Arizona State University


Accepted Paper



Keynote Presentations


Data diversity for understanding safety across modalities

Presenter: Alicia Parrish

Bio: Alicia Parrish is a research scientist working on data-centric responsible AI at Google Deepmind in NYC. Her work focuses on better understanding how to ensure data diversity and high data quality through the entire pipeline of data, from the way the data is collected, who/where it's collected from, how it gets aggregated or sampled, etc. By looking across the entire pipeline, her work traces the impact of early data choices all the way through to the kinds of conclusions we're able to make about model behavior. Alicia holds a PhD in linguistics from New York University.

Abstract: Though datasets to test the safety of large generative models often rely on binary labels, human perspectives are much more nuanced. How people interpret safety is deeply influenced by their socio-cultural backgrounds and lived experiences. As we aim to evaluate systems that will be deployed in real-world settings, it is critical to understand how the diverse perspectives of humans involved in creating the model evaluations can be leveraged. In this talk, I provide an overview of two recent datasets that enable the study human diversity in relation to safety evaluation: (i) the DICES dataset, which captures diverse demographic perspectives on safety ratings for text-to-text models, highlighting the impact of individual backgrounds on safety assessments, and (ii) the Adversarial Nibbler dataset, which engages red teamers from distinct geographic regions to gather adversarial prompts for text-to-image models, revealing the importance of geographic diversity in identifying novel potential harms. I show that embracing the diversity of those involved in creating and rating data enables us to uncover nuanced perspectives that are relevant to ensuring the safety of generative models.


Future Insights: Harnessing AI and Social Media for Advanced Event and Epidemic Forecasting

Presenter: Chang-Tien Lu

Bio: Chang-Tien Lu is a Professor in the Department of Computer Science, Curriculum Lead at the Innovation Campus, and Associate Director of the Sanghani Center for AI and Data Analytics at Virginia Tech. He received his Ph.D. from the University of Minnesota, Twin Cities, in 2001. Dr. Lu currently serves as an Associate Editor for ACM Transactions on Spatial Algorithms and Systems, Data & Knowledge Engineering, IEEE Transactions on Big Data, and GeoInformatica.
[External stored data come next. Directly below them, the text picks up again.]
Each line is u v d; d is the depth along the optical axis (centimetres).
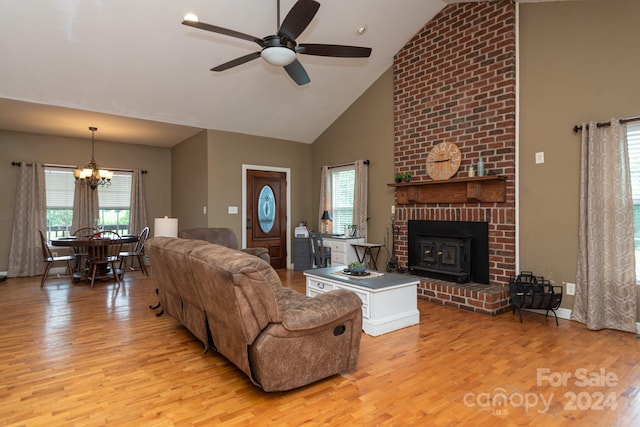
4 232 610
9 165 612
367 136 596
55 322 363
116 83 462
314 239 621
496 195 415
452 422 194
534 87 396
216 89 516
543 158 389
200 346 301
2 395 221
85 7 360
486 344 303
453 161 460
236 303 205
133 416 200
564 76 374
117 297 466
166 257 295
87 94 468
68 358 277
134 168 729
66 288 520
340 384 236
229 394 224
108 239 550
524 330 337
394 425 191
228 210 622
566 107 372
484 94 430
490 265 426
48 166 642
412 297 355
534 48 396
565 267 374
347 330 242
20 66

He has held prominent roles in organizing major conferences, including serving as General Co-Chair of the ACM SIGSPATIAL International Conference on Advances in Geographic Information Systems in 2009, 2020, and 2021, the International Symposium on Spatial and Temporal Databases in 2017, and the IEEE International Conference on Big Data in 2024. He also served as Secretary (2008–2011) and Vice Chair (2011–2014) of ACM SIGSPATIAL. Dr. Lu's research spans spatial informatics, urban computing, artificial intelligence, and intelligent transportation systems. He has authored over 250 publications in top-tier journals and conferences, with funding from the NSF, NIH, DoD, and DoE. He is recognized as an ACM Distinguished Scientist and an IEEE Fellow.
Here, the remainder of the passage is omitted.